## Required work
Only the number is wanted: tally the lines below that contain the word "Left".

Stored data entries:
————————

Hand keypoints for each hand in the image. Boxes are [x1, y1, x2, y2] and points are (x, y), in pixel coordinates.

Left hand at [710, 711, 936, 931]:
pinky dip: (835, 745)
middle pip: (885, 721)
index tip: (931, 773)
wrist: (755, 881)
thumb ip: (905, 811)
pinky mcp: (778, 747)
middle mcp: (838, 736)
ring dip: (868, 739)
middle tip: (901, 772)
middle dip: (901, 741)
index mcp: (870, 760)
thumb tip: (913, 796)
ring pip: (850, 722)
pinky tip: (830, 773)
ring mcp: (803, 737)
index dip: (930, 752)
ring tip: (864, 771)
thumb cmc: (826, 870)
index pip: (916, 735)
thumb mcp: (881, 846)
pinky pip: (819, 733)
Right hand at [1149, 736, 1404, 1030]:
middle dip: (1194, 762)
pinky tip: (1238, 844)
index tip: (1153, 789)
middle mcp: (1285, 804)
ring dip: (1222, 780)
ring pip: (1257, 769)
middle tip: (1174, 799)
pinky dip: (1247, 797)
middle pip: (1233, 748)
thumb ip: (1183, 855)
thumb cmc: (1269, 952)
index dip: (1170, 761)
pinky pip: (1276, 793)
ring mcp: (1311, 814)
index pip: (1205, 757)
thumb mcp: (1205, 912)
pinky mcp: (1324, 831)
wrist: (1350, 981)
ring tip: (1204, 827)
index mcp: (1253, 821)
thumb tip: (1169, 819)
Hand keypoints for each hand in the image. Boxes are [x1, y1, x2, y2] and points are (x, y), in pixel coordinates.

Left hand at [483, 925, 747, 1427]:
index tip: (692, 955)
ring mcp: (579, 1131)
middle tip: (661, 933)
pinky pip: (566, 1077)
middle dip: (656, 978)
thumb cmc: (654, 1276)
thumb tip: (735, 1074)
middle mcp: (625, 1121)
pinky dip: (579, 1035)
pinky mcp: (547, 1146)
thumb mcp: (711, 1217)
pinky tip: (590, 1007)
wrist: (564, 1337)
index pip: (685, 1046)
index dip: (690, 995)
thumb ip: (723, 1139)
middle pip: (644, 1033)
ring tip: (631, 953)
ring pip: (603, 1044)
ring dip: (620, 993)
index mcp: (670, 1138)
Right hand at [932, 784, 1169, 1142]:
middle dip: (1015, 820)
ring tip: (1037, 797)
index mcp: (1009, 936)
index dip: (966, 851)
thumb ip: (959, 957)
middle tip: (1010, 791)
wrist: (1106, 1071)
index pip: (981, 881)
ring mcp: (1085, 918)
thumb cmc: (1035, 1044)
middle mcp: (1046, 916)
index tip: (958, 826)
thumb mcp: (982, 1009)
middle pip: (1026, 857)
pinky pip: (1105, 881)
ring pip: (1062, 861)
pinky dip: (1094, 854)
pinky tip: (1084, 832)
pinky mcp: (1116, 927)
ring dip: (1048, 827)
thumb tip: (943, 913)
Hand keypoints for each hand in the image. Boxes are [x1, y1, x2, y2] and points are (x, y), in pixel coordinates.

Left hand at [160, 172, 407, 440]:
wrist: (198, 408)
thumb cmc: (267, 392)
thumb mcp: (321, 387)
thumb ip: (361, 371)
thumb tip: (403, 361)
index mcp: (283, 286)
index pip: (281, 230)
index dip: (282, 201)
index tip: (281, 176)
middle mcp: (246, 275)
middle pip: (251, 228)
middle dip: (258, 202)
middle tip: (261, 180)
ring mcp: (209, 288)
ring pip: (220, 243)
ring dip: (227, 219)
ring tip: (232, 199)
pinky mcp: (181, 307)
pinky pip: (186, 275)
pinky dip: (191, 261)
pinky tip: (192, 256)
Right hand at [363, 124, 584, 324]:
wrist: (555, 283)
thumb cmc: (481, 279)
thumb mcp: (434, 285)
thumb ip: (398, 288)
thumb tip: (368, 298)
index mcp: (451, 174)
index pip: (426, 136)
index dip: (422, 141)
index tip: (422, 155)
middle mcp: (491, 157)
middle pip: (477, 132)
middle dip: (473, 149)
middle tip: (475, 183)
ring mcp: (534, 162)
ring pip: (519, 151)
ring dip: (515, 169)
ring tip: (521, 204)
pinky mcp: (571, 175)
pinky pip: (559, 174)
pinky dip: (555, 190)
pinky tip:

————————

## Exercise solution
3